Ultimately, though, if investors are going to assume more risk, the reward needs to be greater. Without that extra incentive, investors would always just play it safe.

And there's the rub: Reward. More specifically, being able to identify the companies that have the greatest risk-reward profile.

Not easy, but potentially lucrative when it happens...

Big News = Bigger Gains For Small Caps

For example, let's say Merck (NYSE: MRK) announces strong data on an important new cancer drug. That's certainly a positive and should cause the stock to rise.

And if a small cap stock like Celldex Therapeutics (Nasdaq: CLDX) announces strong data for its CDX-110 brain cancer drug at the key American Society of Clinical Oncology (ASCO) conference in a few weeks, the stock should also jump a few points.

However, those points would be much more meaningful for a $9 stock than on a $32 stock.

So how can you latch onto potential big winners in the small cap world?

What Aren't the Big Boys Doing? You Need to Know...

One way to do it is by paying attention to what institutions are doing. Or, more specifically, not doing.

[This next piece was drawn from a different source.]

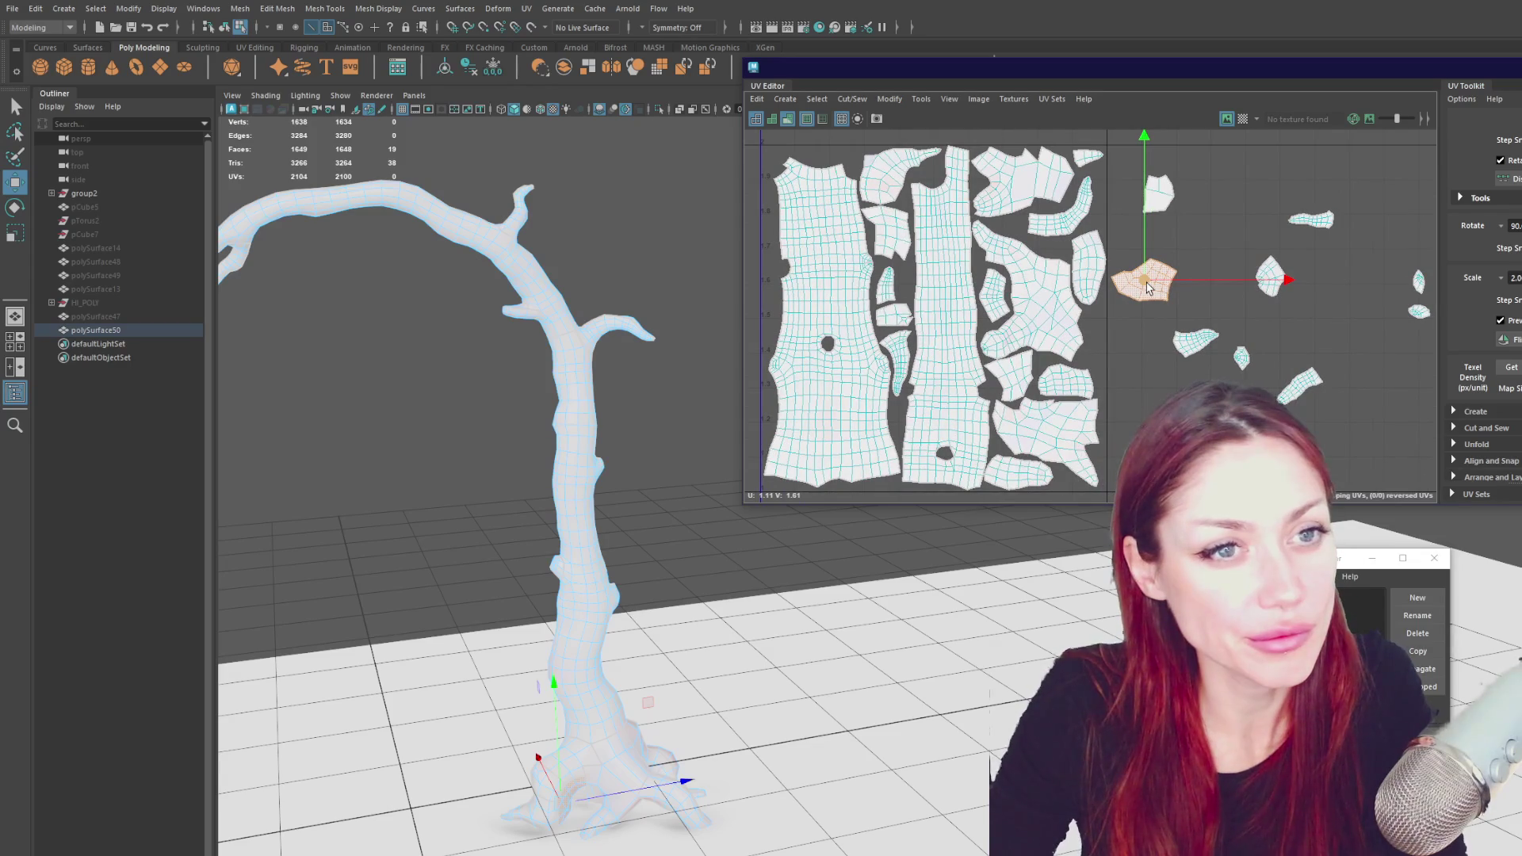
scroll(1147, 287, "down", 3)
- Marquee-select all of the tree's UV shells and shift the whole layout left and down
middle_click_drag(957, 241, 921, 264, "alt")
left_click_drag(832, 144, 1213, 402)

You see, many hedge funds and mutual funds don't invest in small caps. Which is why you should.

That's because institutional investing can move small cap stocks. Do your due diligence properly and when the big boys do get involved, their buying power can light a fire under small caps much more than when these firms put their money to work in a larger company.

Think about it. A $10 million investment in a $200 million market cap company is very meaningful. But that same investment in a $20 billion market cap company doesn't have as much impact.

The Small Cap Double

Ask 50 investors what they want most from their stocks and all 50 will likely give you the same answer: Profits.

Well, the small cap world is certainly capable of dishing out big returns.

But the technological advances behind those profits can be just as exciting. I've come across some incredible stories. For example, companies like...

  • Illumina (Nasdaq: ILMN), which maps the human genome process.
  • Energy Recovery Inc. (Nasdaq: ERII), which is in the desalination business - i.e. turning seawater into drinking water.
  • Novatel Wireless (Nasdaq: NVTL), which allows you to pick up the Internet almost anywhere.
  • The afore-mentioned Celldex Therapeutics, busy creating cancer vaccines.

The list goes on. Obviously, not all small cap stocks work out. But there is a lot of profit potential available from these amazing new technologies and products. And the small cap companies that do succeed tend to rise more than other stocks.

There is added risk of course, because not all of the products will work out, but with smart stock-picking, the gains will be well worth the risk.

Hoping your longs go up and your shorts go down.